Target Corp. will open five in-store clinics in the Chicago area and three in Palm Beach, Fla., broadening a health-care option that has seen slower growth in a weakened economy.

The clinics will be open daily to treat patients for routine illnesses and injuries such as ear and sinus infections, skin treatments and certain vaccinations.

“Health and wellness is an important focus for Target, and we’re thrilled to offer Target Clinic services to our guests in Chicago and Palm Beach,” said Keri Jones, Target senior VP of merchandising. “We hope the new locations help our guests and their families reach their well-being goals with the same quality of service and value they expect from Target.”
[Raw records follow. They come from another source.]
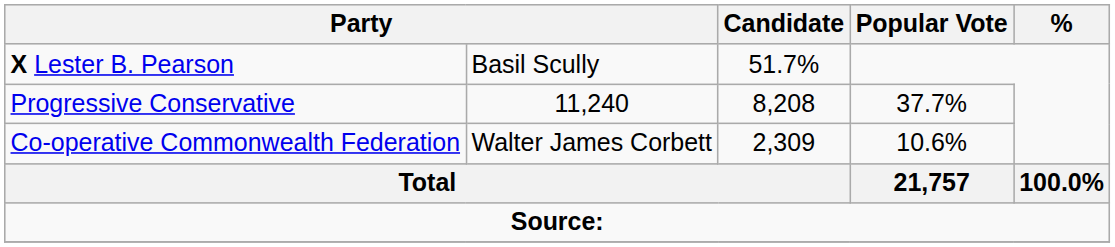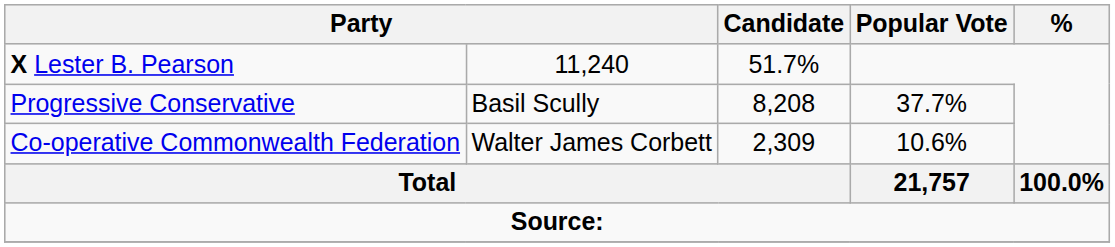X Lester B. Pearson | column 2: Basil Scully -> 11,240
Progressive Conservative | column 2: 11,240 -> Basil Scully
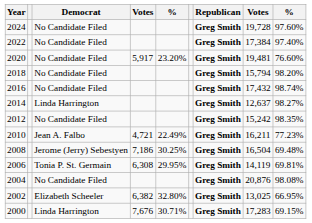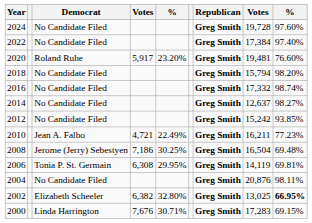2020 | Democrat: No Candidate Filed -> Roland Ruhe
2016 | column 8: 17,432 -> 17,332
2014 | Democrat: Linda Harrington -> No Candidate Filed
2012 | column 9: 98.35% -> 93.85%
2004 | column 9: 98.08% -> 98.11%
2002 | column 9: normal -> bold
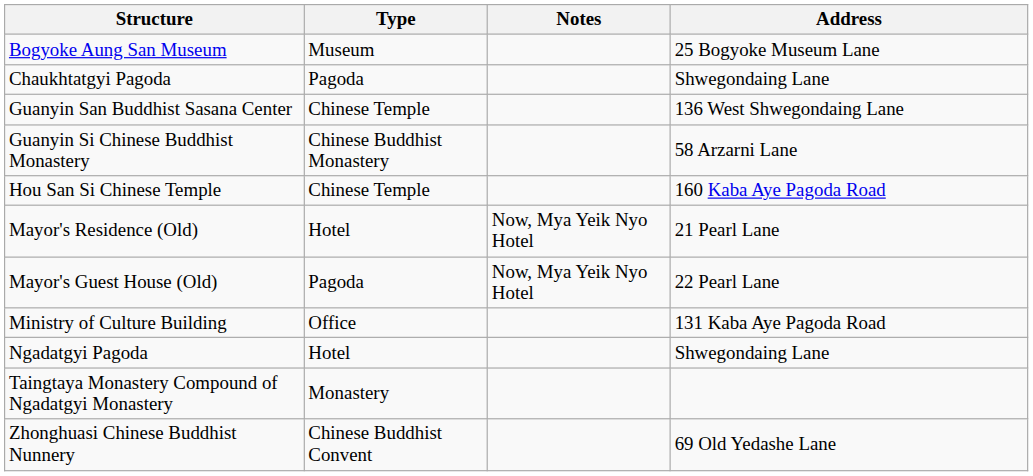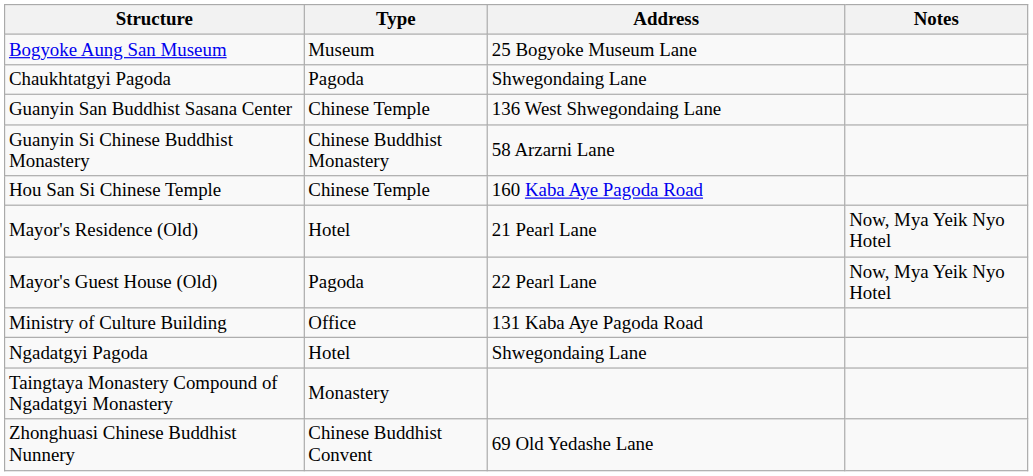columns swapped: Address <-> Notes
These new facilities are the second biggest group of clinics to open in Target stores since the company opened its first nine clinics in Minneapolis in 2006, according to the Chicago Tribune. The new clinics will give Target 36 clinics in the United States.

Target said it will continue to expand it clinic locations but will be “strategic” and is not planning a major expansion across the United States at this time, the retailer reported. Target has 21 clinics in Minnesota and seven locations in Maryland stores.

The Minneapolis-based retailer launched its first health clinic four years ago but has not been as aggressive as rivals like CVS/Caremark Corp. and Walgreens that have opened several hundred clinics in recent years only to slow expansion in the last two, the Tribune reported.

Fees for most services at the Target clinics run $59 to $69 but out-of-pocket costs can be cheaper for those with health coverage. A co-payment can be $20 to $40 per visit depending on insurance company health plans.

In 2008 and 2009, the retail health clinic market shrank in the wake of the financial crisis as smaller chains ceased expansion or lost financial support. As of Aug. 1, there were 1,181 retail clinics compared to 1,125 at the same time a year ago, according to Tom Charland, chief executive of Merchant Medicine, a consulting firm that tracks retail clinic growth, the Tribune reported.